The is-ought gap and the substitution criterion

Published in: South African Journal of Philosophy
Volume 40, issue 3, 2021 , pages: 254–264
DOI: 10.1080/02580136.2021.1949558
Author(s): Melvin Chen, Singapore


Ever since its formulation by Hume, the idea of an inferential barrier between non-ethical (“is”) propositions and ethical (“ought”) propositions (also known as Hume’s is-ought thesis) has received much philosophical attention. Prior’s Paradox appears to demonstrate that the ban on “is”-“ought” inferences is violated in every possible instance, from which it follows that Hume’s is-ought thesis must be false. In this article, I will formulate a logically rigorous version of Hume’s is-ought thesis, introduce Prior-style counterexamples, and suggest how they might demonstrate the falsity of Hume’s is-ought thesis, identify the substitution criterion, and develop at length the unrestricted and restricted versions of this criterion as it is applied by Pigden and Schurz.
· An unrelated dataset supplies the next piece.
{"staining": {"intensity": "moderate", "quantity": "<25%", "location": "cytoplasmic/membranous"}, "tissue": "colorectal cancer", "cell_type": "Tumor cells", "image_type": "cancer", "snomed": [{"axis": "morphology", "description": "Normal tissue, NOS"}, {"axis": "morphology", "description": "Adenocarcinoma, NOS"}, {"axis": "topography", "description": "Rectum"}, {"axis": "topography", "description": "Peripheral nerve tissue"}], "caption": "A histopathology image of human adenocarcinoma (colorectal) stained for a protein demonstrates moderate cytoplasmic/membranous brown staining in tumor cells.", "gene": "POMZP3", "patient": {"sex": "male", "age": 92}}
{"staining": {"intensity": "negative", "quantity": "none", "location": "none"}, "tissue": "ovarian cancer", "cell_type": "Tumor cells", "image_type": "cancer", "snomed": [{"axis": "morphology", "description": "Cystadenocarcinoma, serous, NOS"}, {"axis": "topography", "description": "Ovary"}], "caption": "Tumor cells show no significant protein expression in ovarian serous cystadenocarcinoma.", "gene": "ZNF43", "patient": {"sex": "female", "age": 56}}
Thereafter, I will outline Schurz’s defence of the is-ought gap in accordance with his interpretation of the substitution criterion, before introducing a more sophisticated version of Prior-style objections, proposing a possible response from Pigden, identifying the costs of Pigden’s response and counter proposing a response on behalf of Schurz through an extension of his approach, and offering concluding remarks.